WINCHESTER — Dashboard camera video has vindicated a man falsely accused in a road rage incident.
Driver John David Ault II had his case dropped Tuesday in Frederick County General District Court after video showed that Ault was not the aggressor in a March 7 confrontation on Brucetown Road. Ault had been charged with unlawful wounding and brandishing a firearm.
Lonnie Ray Hitchcock said Ault nearly hit him as Hitchcock was preparing to make a turn, according to a criminal complaint written by Frederick County Sheriff’s Office Deputy Christopher Heustis. Hitchcock said he got out of his pickup truck and Ault got out of the Ford Escape he was driving, yelled at Hitchcock and showed him the pistol he was carrying.

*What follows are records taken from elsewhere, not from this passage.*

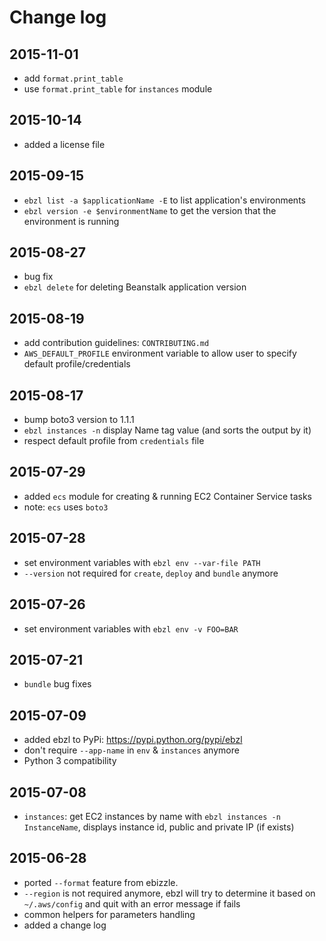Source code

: # Change log

## 2015-11-01
- add `format.print_table`
- use `format.print_table` for `instances` module

## 2015-10-14
- added a license file

## 2015-09-15
- `ebzl list -a $applicationName -E` to list application's environments
- `ebzl version -e $environmentName` to get the version that the environment is running

## 2015-08-27
- bug fix
- `ebzl delete` for deleting Beanstalk application version

## 2015-08-19
- add contribution guidelines: `CONTRIBUTING.md`
- `AWS_DEFAULT_PROFILE` environment variable to allow user to specify default profile/credentials

## 2015-08-17
- bump boto3 version to 1.1.1
- `ebzl instances -n` display Name tag value (and sorts the output by it)
- respect default profile from `credentials` file

## 2015-07-29
- added `ecs` module for creating & running EC2 Container Service tasks
- note: `ecs` uses `boto3`

## 2015-07-28
- set environment variables with `ebzl env --var-file PATH`
- `--version` not required for `create`, `deploy` and `bundle` anymore

## 2015-07-26
- set environment variables with `ebzl env -v FOO=BAR`

## 2015-07-21
- `bundle` bug fixes

## 2015-07-09
- added ebzl to PyPi: https://pypi.python.org/pypi/ebzl
- don't require `--app-name` in `env` & `instances` anymore
- Python 3 compatibility

## 2015-07-08
- `instances`: get EC2 instances by name with `ebzl instances -n InstanceName`,
  displays instance id, public and private IP (if exists)

## 2015-06-28
- ported `--format` feature from ebizzle.
- `--region` is not required anymore, ebzl will try to determine it based on
  `~/.aws/config` and quit with an error message if fails
- common helpers for parameters handling
- added a change log
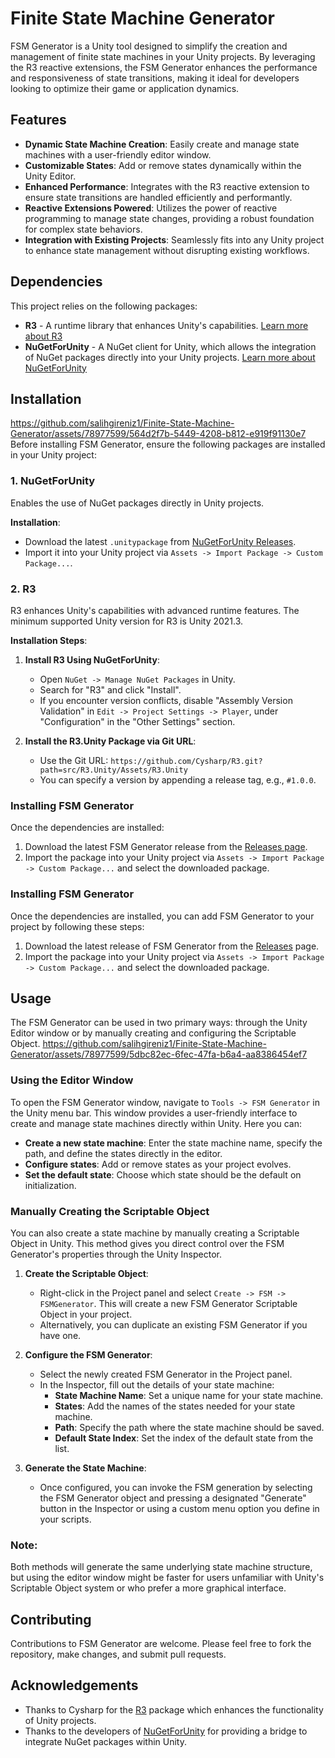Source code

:# Finite State Machine Generator

FSM Generator is a Unity tool designed to simplify the creation and management of finite state machines in your Unity projects. By leveraging the R3 reactive extensions, the FSM Generator enhances the performance and responsiveness of state transitions, making it ideal for developers looking to optimize their game or application dynamics.

## Features

- **Dynamic State Machine Creation**: Easily create and manage state machines with a user-friendly editor window.
- **Customizable States**: Add or remove states dynamically within the Unity Editor.
- **Enhanced Performance**: Integrates with the R3 reactive extension to ensure state transitions are handled efficiently and performantly.
- **Reactive Extensions Powered**: Utilizes the power of reactive programming to manage state changes, providing a robust foundation for complex state behaviors.
- **Integration with Existing Projects**: Seamlessly fits into any Unity project to enhance state management without disrupting existing workflows.

## Dependencies

This project relies on the following packages:
- **R3** - A runtime library that enhances Unity's capabilities. [Learn more about R3](https://github.com/Cysharp/R3)
- **NuGetForUnity** - A NuGet client for Unity, which allows the integration of NuGet packages directly into your Unity projects. [Learn more about NuGetForUnity](https://github.com/GlitchEnzo/NuGetForUnity)

## Installation
https://github.com/salihgireniz1/Finite-State-Machine-Generator/assets/78977599/564d2f7b-5449-4208-b812-e919f91130e7
Before installing FSM Generator, ensure the following packages are installed in your Unity project:

### 1. NuGetForUnity
Enables the use of NuGet packages directly in Unity projects.

**Installation**:
- Download the latest `.unitypackage` from [NuGetForUnity Releases](https://github.com/GlitchEnzo/NuGetForUnity/releases).
- Import it into your Unity project via `Assets -> Import Package -> Custom Package...`.

### 2. R3
R3 enhances Unity's capabilities with advanced runtime features. The minimum supported Unity version for R3 is Unity 2021.3.

**Installation Steps**:
1. **Install R3 Using NuGetForUnity**:
   - Open `NuGet -> Manage NuGet Packages` in Unity.
   - Search for "R3" and click "Install".
   - If you encounter version conflicts, disable "Assembly Version Validation" in `Edit -> Project Settings -> Player`, under "Configuration" in the "Other Settings" section.

2. **Install the R3.Unity Package via Git URL**:
   - Use the Git URL: `https://github.com/Cysharp/R3.git?path=src/R3.Unity/Assets/R3.Unity`
   - You can specify a version by appending a release tag, e.g., `#1.0.0`.

### Installing FSM Generator

Once the dependencies are installed:
1. Download the latest FSM Generator release from the [Releases page](https://github.com/salihgireniz1/Finite-State-Machine-Generator/releases).
2. Import the package into your Unity project via `Assets -> Import Package -> Custom Package...` and select the downloaded package.

### Installing FSM Generator

Once the dependencies are installed, you can add FSM Generator to your project by following these steps:
1. Download the latest release of FSM Generator from the [Releases](https://github.com/salihgireniz1/fsm-generator/releases) page.
2. Import the package into your Unity project via `Assets -> Import Package -> Custom Package...` and select the downloaded package.

## Usage

The FSM Generator can be used in two primary ways: through the Unity Editor window or by manually creating and configuring the Scriptable Object.
https://github.com/salihgireniz1/Finite-State-Machine-Generator/assets/78977599/5dbc82ec-6fec-47fa-b6a4-aa8386454ef7
### Using the Editor Window

To open the FSM Generator window, navigate to `Tools -> FSM Generator` in the Unity menu bar. This window provides a user-friendly interface to create and manage state machines directly within Unity. Here you can:

- **Create a new state machine**: Enter the state machine name, specify the path, and define the states directly in the editor.
- **Configure states**: Add or remove states as your project evolves.
- **Set the default state**: Choose which state should be the default on initialization.

### Manually Creating the Scriptable Object

You can also create a state machine by manually creating a Scriptable Object in Unity. This method gives you direct control over the FSM Generator's properties through the Unity Inspector.

1. **Create the Scriptable Object**:
   - Right-click in the Project panel and select `Create -> FSM -> FSMGenerator`. This will create a new FSM Generator Scriptable Object in your project.
   - Alternatively, you can duplicate an existing FSM Generator if you have one.

2. **Configure the FSM Generator**:
   - Select the newly created FSM Generator in the Project panel.
   - In the Inspector, fill out the details of your state machine:
     - **State Machine Name**: Set a unique name for your state machine.
     - **States**: Add the names of the states needed for your state machine.
     - **Path**: Specify the path where the state machine should be saved.
     - **Default State Index**: Set the index of the default state from the list.

3. **Generate the State Machine**:
   - Once configured, you can invoke the FSM generation by selecting the FSM Generator object and pressing a designated "Generate" button in the Inspector or using a custom menu option you define in your scripts.

### Note:
Both methods will generate the same underlying state machine structure, but using the editor window might be faster for users unfamiliar with Unity's Scriptable Object system or who prefer a more graphical interface.

## Contributing

Contributions to FSM Generator are welcome. Please feel free to fork the repository, make changes, and submit pull requests.

## Acknowledgements

- Thanks to Cysharp for the [R3](https://github.com/Cysharp/R3) package which enhances the functionality of Unity projects.
- Thanks to the developers of [NuGetForUnity](https://github.com/GlitchEnzo/NuGetForUnity) for providing a bridge to integrate NuGet packages within Unity.
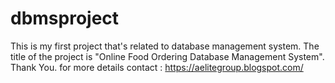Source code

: # dbmsproject
This is my first project that's related to database management system. The title of the project is "Online Food Ordering Database Management System".
Thank You.
for more details contact : https://aelitegroup.blogspot.com/
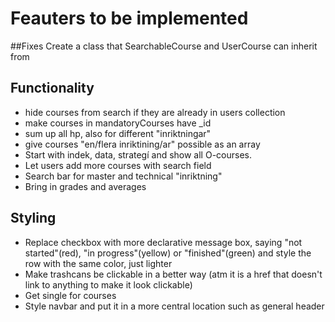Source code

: # Feauters to be implemented

##Fixes
Create a class that SearchableCourse and UserCourse can inherit from

## Functionality
* hide courses from search if they are already in users collection
* make courses in mandatoryCourses have _id
* sum up all hp, also for different "inriktningar"
* give courses "en/flera inriktining/ar" possible as an array
* Start with indek, data, strategí and show all O-courses.
* Let users add more courses with search field
* Search bar for master and technical "inriktning"
* Bring in grades and averages


## Styling
* Replace checkbox with more declarative message box, saying "not started"(red), "in progress"(yellow) or "finished"(green) and style the row with the same color, just lighter
* Make trashcans be clickable in a better way (atm it is a href that doesn't link to anything to make it look clickable)
* Get single for courses
* Style navbar and put it in a more central location such as general header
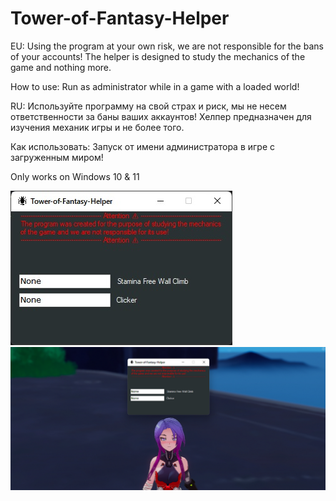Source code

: # Tower-of-Fantasy-Helper
EU:
Using the program at your own risk, we are not responsible for the bans of your accounts! The helper is designed to study the mechanics of the game and nothing more.

How to use: 
Run as administrator while in a game with a loaded world!

RU:
Используйте программу на свой страх и риск, мы не несем ответственности за баны ваших аккаунтов! Хелпер предназначен для изучения механик игры и не более того.

Как использовать:
Запуск от имени администратора в игре с загруженным миром!

Only works on Windows 10 & 11

![demonstration](https://github.com/2KIRAT3/Tower-of-Fantasy-Helper/blob/master/Tower-of-Fantasy-Helper/Screenshots/1.jpg)
[![demonstration-video](https://github.com/2KIRAT3/Tower-of-Fantasy-Helper/blob/master/Tower-of-Fantasy-Helper/Screenshots/2.png)](https://www.youtube.com/watch?v=Uhk4cRhhDeA)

Hitchcock said Ault got back in the Escape and drove toward him. Hitchcock said his right leg was hit by the Escape and he “rolled on the ground three or four times” as he dodged the vehicle. Hitchcock photographed the Escape’s license plate, and Ault was arrested a short time later.
But dashboard video from driver Katherine Bailey, who was traveling behind Ault and Hitchcock, shows Hitchcock was the aggressor in the incident. The video shows Ault behind Hitchcock when he attempts to pass Hitchcock and a slow-moving vehicle in front of Hitchcock. Hitchcock first blocks Ault from passing him and then allows him to get by on the two-lane road.
Hitchcock then accelerates and passes the other vehicle and Ault at a high speed in the other lane. He then slows down and stops in the road forcing Ault to stop.
The video then shows the 57-year-old Hitchcock outside his pickup and standing by the driver’s side door of the Escape. Ault is still in his vehicle.
“I’m shaking like a leaf right now,” Bailey said in a 911 call made shortly after the confrontation. “He [Hitchcock] was in the wrong. It was horrible.”
Attorney Scott Kazem, who represents Ault, said the video was turned over to him by the Frederick County Commonwealth’s Attorney’s Office as part of the discovery process. Kazem provided a copy of the video to The Star.
Ault — a 26-year-old information technology specialist and Martinsburg, W.Va., resident — was driving with his girlfriend, Alyssa Dudash, when the confrontation occurred. He said Tuesday that they feared for their safety after Hitchcock came close to hitting them with his pickup, forcing them to stop in the road.
“I was pretty [shaken] after he almost hit us twice now at this point. I had to lock up the brakes up twice,” Ault said. “I tried to back up and get away from him. And when I tried to get around him, he jumped out in the road in front of us.”
Ault, an ex-Marine, has a concealed carry permit. He said he took out his pistol and held it in his lap when Hitchcock approached his vehicle.
“He pointed at it and said, ‘If you think that gun scares me then you’re dead wrong. So maybe you want to talk about this,’” Ault said. “I just looked at him and said, ‘Nope.’ I did not want to talk about it at all. I was just trying to disengage.”
Ault said after he left the scene, Hitchcock followed him before stopping at a church. Ault said Dudash, who was carrying a puppy in her lap during the incident, was in shock afterward. “I had to pry the dog out of her hands after we got to my parents’ house,” he said.
Hitchcock, of the 100 block of Sojurner Lane in Clear Brook, has since been charged with making a false statement to police. He is due in court at 1 p.m. Dec. 4.
In a Tuesday interview, Hitchcock said he was driving home after dropping off bags of garbage at a nearby dump. Hitchcock said he realized that one of the bags had fallen out of his pickup onto the road on the way to the dump and he stopped to retrieve it. Hitchcock said the confrontation was a misunderstanding.
“As I stopped and got out of the car, he’s hollering at me again and I went back there and said, ‘What’s your problem?’” Hitchcock said. “I just passed him and then I stopped in the road. His thoughts probably [were] ‘What the heck are you doing?’ I’m sure he couldn’t see the bag of trash. It was in front of me.”
Bailey said in an interview that she’s been using the camera for about two years. Bailey, who bought it to have evidence if she was ever in a crash, said she was pleased it exonerated Ault.
“This could happen to anybody,” Bailey said. “I’m glad I could help him out.”